Allostasis: Stability through Change

According to a very unreliable source (twitter!) physicist Richard Feynman said:

“You’re under no obligation to remain the same person you were a year ago, a month ago, or even a day ago. You are here to create yourself, continuously.”

Probably not an accurate quote but makes a useful point; in order to maintain our identity we must continually renew ourselves, adapt ourselves to our changing circumstances and adapt our changing circumstances to ourselves.

Paradoxical perhaps but in order to remain ourselves we must change.

I debated some years ago with the CEO of a public sector organisation the best time to start a process of transformation. Inevitably I suppose my argument was for

“NOW, this isn’t going to get better”

their argument was for

“when the new Senior XXX has been appointed and got settled in”.

Now, there are some problems with this so let us consider them:

  • in any reasonable sized organisation there will always be one “Senior XXX” leaving, joining, on leave, off sick, settling in, being trained. In fact if you have more than one “Senior XXX” they will collectively meet more than one of these conditions – perpetually;
  • why on earth would you want them to settle in? By the time they have done so they have become part of the problem you are trying to fix (and the current culture ALWAYS has the high gain amplifier on norms!);
  • if you are appointing somebody into the current situation and waiting for them to settle in so they can reinforce the existing situation, are you confused about what you really want?

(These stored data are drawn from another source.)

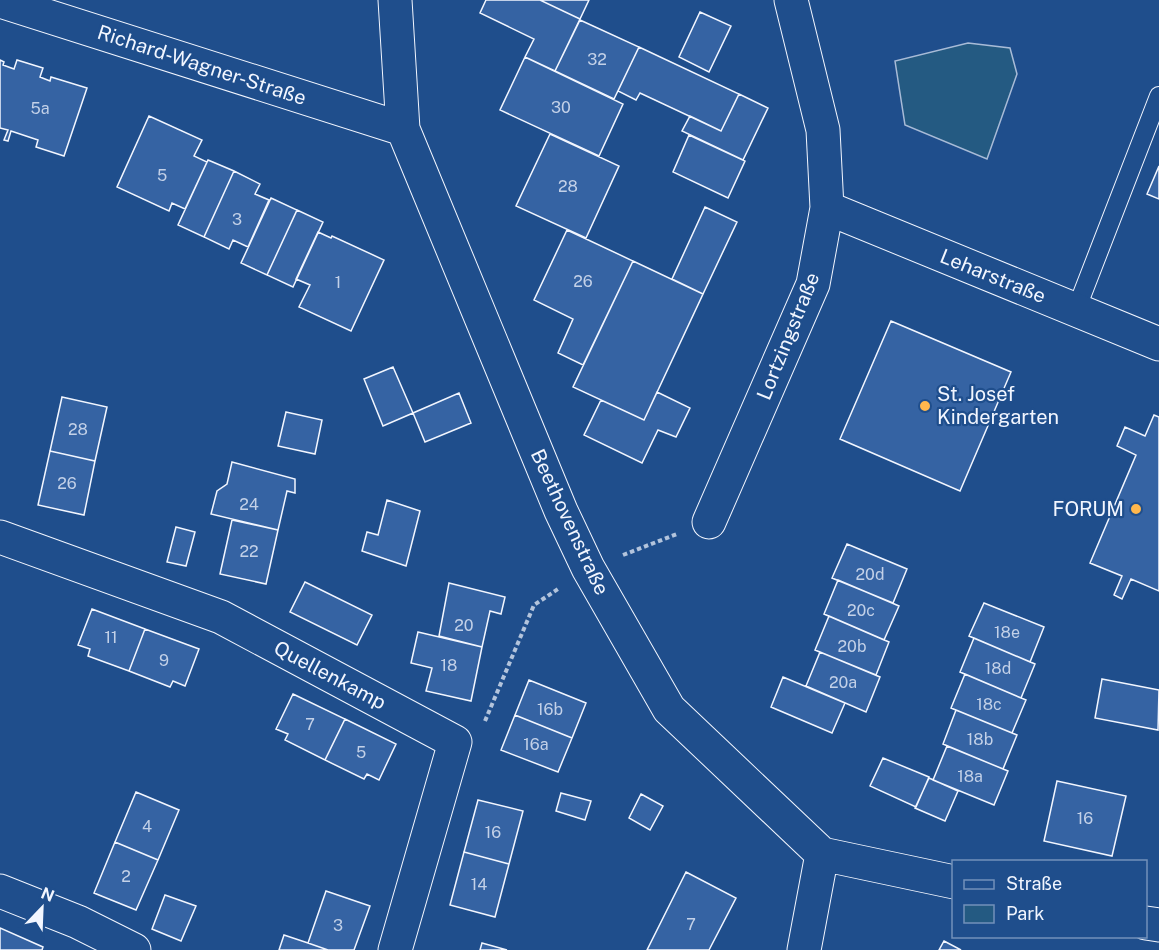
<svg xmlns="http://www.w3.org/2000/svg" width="1159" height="950" font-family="'Public Sans',sans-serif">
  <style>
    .green { fill: #245a82; stroke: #a8bbd7; stroke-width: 1.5 }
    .building { fill: #3563a3; stroke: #f2f6ff; stroke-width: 1.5 }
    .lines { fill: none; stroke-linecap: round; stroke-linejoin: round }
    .lane-casing { stroke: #f2f6ff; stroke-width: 20 }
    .street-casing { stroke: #f2f6ff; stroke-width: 35 }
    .path { stroke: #b3c4dc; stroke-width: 4; stroke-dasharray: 4.5 3; stroke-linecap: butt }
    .lane { stroke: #1f4e8c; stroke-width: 18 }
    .street { stroke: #1f4e8c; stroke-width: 33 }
    .poi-dot { fill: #ffb74d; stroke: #1f4e8c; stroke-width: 2 }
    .labels { text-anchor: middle; stroke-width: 4.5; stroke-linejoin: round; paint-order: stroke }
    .number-label { font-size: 16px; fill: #c3d1e8 }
    .street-label { font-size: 20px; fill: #f2f6ff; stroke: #1f4e8c }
    .poi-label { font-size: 20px; fill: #f2f6ff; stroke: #1f4e8c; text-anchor: start }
  </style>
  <rect width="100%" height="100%" fill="#1f4e8c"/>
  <path class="green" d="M968 43 1010 48 1017 74 987 159 905 125 895 61Z"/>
  <path class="building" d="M486 0H540L580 19 555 71 525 57 534 39 480 13Z
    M540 0H589L580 19Z
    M700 12 731 26 709 72 679 57Z
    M580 20 639 47 614 99 555 71Z
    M639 47 739 94 721 131 640 93 636 100 618 91Z
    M525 57 623 104 599 156 500 110Z
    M0 60 4 62 3 65 14 69 17 60 43 68 40 77 50 81 51 77 87 88 64 156 36 147 38 140 11 131 8 141 4 140 8 130 0 128Z
    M739 94 768 108 743 160 682 131 690 116 721 131Z
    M149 116 202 140 194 156 207 162 185 209 172 203 169 211 117 187Z
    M550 134 619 166 586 238 516 206Z
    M689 135 745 161 728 198 673 172Z
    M208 160 234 171 204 237 178 225Z
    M1159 166V199L1147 194Z
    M234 171 260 184 255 194 269 200 248 247 233 240 229 249 204 237Z
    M271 198 297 210 267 275 241 263Z
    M705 207 737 222 703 294 672 279Z
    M297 210 323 222 293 287 267 275Z
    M567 230 633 261 583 365 558 353 573 319 534 300Z
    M318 232 331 238 332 236 384 260 351 331 299 307 310 285 296 279Z
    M633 261 703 294 644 420 573 387Z
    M891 321 1011 372 960 491 840 439Z
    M393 367 413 413 383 426 364 379Z
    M657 392 690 408 676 437 658 430 642 463 584 435 601 400 644 420Z
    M459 393 471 423 425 442 413 413Z
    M62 397 107 407 95 461 50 451Z
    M286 412 322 420 315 454 278 446Z
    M1154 415 1159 417V591L1131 579 1122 599 1114 595 1122 576 1090 563 1136 455 1117 446 1125 427 1145 436Z
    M50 451 95 461 84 515 38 505Z
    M232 462 295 479V493L287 491 278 530 211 514 217 491 227 484Z
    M387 500 420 511 406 566 362 551 367 532 378 535Z
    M232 520 278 530 266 584 220 574Z
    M176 527 195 532 186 566 167 562Z
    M847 544 907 569 893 603 832 578Z
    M838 580 899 606 884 640 824 614Z
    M305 582 372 615 357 645 290 612Z
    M449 583 505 597 501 614 490 611 482 647 439 636Z
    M984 603 1044 627 1030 662 969 636Z
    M92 609 145 629 129 671 88 656 90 649 78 645Z
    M829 616 889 642 876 675 815 650Z
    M145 629 199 649 185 686 173 681 170 687 129 671Z
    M418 632 482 647 471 701 426 691 432 668 411 663Z
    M974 638 1035 664 1021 698 960 672Z
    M820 652 880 677 866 712 806 686Z
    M965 674 1026 700 1012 733 951 708Z
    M783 677 845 703 832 733 771 707Z
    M1102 679 1159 690 1158 730 1095 718Z
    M529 680 586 703 572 738 515 715Z
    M293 694 345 719 325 760 285 740 288 734 276 729Z
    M956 710 1017 735 1003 769 943 744Z
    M515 715 572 738 558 772 501 750Z
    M345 719 396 744 379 780 367 774 364 779 325 760Z
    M947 746 1008 771 994 805 933 780Z
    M883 758 929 777 916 807 870 786Z
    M929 778 958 791 945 821 915 808Z
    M1057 781 1126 796 1112 856 1044 841Z
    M136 792 179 810 158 860 115 842Z
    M561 793 591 801 585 820 556 811Z
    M641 794 663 806 650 830 629 818Z
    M478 800 523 811 509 864 464 852Z
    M115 842 158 860 136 910 94 893Z
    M464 852 509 864 495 917 450 905Z
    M686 872 736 898 709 950H647Z
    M326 891 370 906 354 950H328L308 943Z
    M165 895 196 906 181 941 152 929Z
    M0 928 43 947 42 950H0Z
    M284 935 308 943 328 950H279Z
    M944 941 961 950H939Z
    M482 943 507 950H480Z"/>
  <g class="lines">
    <g class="lane-casing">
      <path id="lane" d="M1076 310 1159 96"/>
    </g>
    <g class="street-casing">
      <path id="street" d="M395 0 403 129 561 511 588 568 669 709 822 854 954 882
        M0 1 403 129
        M827 208 1159 344
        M709 522 813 284 827 208 823 130 791 0
        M0 537 221 617 455 742 395 950
        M0 891 78 922 134 950
        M1146 923 1159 925
        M804 950 822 854"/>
    </g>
    <path class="path" d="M623 555 677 534
      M485 721 534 605 558 589"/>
    <use href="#lane" class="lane"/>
    <use href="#street" class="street"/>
  </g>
  <g class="poi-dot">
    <circle cx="925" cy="406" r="6"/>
    <circle cx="1136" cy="509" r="6"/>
  </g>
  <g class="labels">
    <g class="number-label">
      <text x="597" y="65">32</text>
      <text x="561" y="113">30</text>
      <text x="40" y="114">5a</text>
      <text x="162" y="181">5</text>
      <text x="568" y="192">28</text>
      <text x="237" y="225">3</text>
      <text x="583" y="287">26</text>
      <text x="338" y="288">1</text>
      <text x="78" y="435">28</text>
      <text x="67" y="489">26</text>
      <text x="249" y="510">24</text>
      <text x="249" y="557">22</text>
      <text x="870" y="580">20d</text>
      <text x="861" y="616">20c</text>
      <text x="464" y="631">20</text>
      <text x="1007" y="638">18e</text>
      <text x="111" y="643">11</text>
      <text x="852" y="652">20b</text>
      <text x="164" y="666">9</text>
      <text x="449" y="671">18</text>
      <text x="998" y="674">18d</text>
      <text x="843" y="688">20a</text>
      <text x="989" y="710">18c</text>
      <text x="550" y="715">16b</text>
      <text x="310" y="730">7</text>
      <text x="980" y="745">18b</text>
      <text x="536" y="750">16a</text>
      <text x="361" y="758">5</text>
      <text x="970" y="782">18a</text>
      <text x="1085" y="824">16</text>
      <text x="147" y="832">4</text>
      <text x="493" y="838">16</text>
      <text x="126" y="882">2</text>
      <text x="479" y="890">14</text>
      <text x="691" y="930">7</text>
      <text x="338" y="931">3</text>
    </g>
    <g class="street-label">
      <text transform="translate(202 65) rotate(18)" y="7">Richard-Wagner-Straße</text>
      <text transform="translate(993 276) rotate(22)" y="7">Leharstraße</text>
      <text transform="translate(788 336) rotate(-68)" y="7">Lortzingstraße</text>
      <text transform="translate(570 522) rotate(65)" y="7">Beethovenstraße</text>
      <text transform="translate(330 675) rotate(28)" y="7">Quellenkamp</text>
    </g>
    <g class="poi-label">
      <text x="937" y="401">St. Josef<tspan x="937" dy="23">Kindergarten</tspan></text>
      <text x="1124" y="516" text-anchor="end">FORUM</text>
    </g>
  </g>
  <rect x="952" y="860" width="195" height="78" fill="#1f4e8c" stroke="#7391ba" stroke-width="1.5"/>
  <rect x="964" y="880" width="30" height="9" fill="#1f4e8c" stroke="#7391ba" stroke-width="1.5"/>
  <text x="1006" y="890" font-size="18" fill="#f2f6ff">Straße</text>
  <rect x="964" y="905" width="30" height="18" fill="#245a82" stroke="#7391ba" stroke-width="1.5"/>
  <text x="1006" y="920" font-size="18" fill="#f2f6ff">Park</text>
  <g transform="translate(42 908) rotate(23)" stroke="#1f4e8c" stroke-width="4.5" paint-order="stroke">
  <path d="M0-4.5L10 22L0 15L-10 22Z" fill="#f2f6ff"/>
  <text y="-9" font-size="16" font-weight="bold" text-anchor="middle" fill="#f2f6ff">N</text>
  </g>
</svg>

So, we have established that the situation will rarely be truly stable AND the greater the stability the more inertia must be overcome and you didn’t really want it stable anyway!

(Sideways, if you DID want it stable, why are you talking about transformation?)

Underlying all of this is the delusion we have pursued for 100 or more years of Tayloristic scientific management (pursuit of efficiency rooted in a mechanistic understanding of organisation) coupled to Weberian bureaucracy (pursuit of order and accountability). Perhaps 100 or so years ago, in a relatively slow moving economic (if not social) environment there was greater merit in these things, if nothing else as necessary developments in thinking about how (not?) to run large-scale organisations. However, today it must be considered that they may be necessary but are no longer sufficient for our needs and those of our organisations (whether local, national, private or governmental).

The traditional (if I may call it that) role of management as controlling a bureaucratic system is obsolete. The continuing attempts to assert such control bursts through in the unnuanced interactions we all experience with digital systems – the chatbot that says no and the inability of an employee to answer our question or solve our problem even (or especially) when they KNOW the bureaucratic response is absurd! Both digital assistant and employee are trapped in an inadequate system.

We need to reappreciate the role of management and understand them as allostatic evolutionists. What??

Simply, the role of management (and the role of the manager) is to apprehend the purpose of the organisation, enable the arrangement of all of its resources (human, material, monetary) around processes designed to fulfil that purpose and monitor the outcomes (addressing the question does outcome fulfil purpose). Observation of the outcomes means the manager can direct the evolution of the processes, skills, behaviours, resource allocations and so on to close the gap between what is being achieved and what is desired.

This ability to observe, evaluate, choose and direct is powered by our contemporary power to capture data and convert it into information to inform decisions – and to do so quite literally at the speed of light. Our ability to manage complex organisations and situations in close to real time demands that we do things differently. The manager is no longer in a position of omniscience in relation to what is happening, increasingly that capability is, and can be, made on a highly distributed basis. Data enables autonomy optimisation in ways undreamed of in earlier times meaning that the organisation can make decisions both far faster and far closer to the customer than ever before.

The role of the manager is to create the desired future, employing the tensions of the present to stimulate the adaptive response.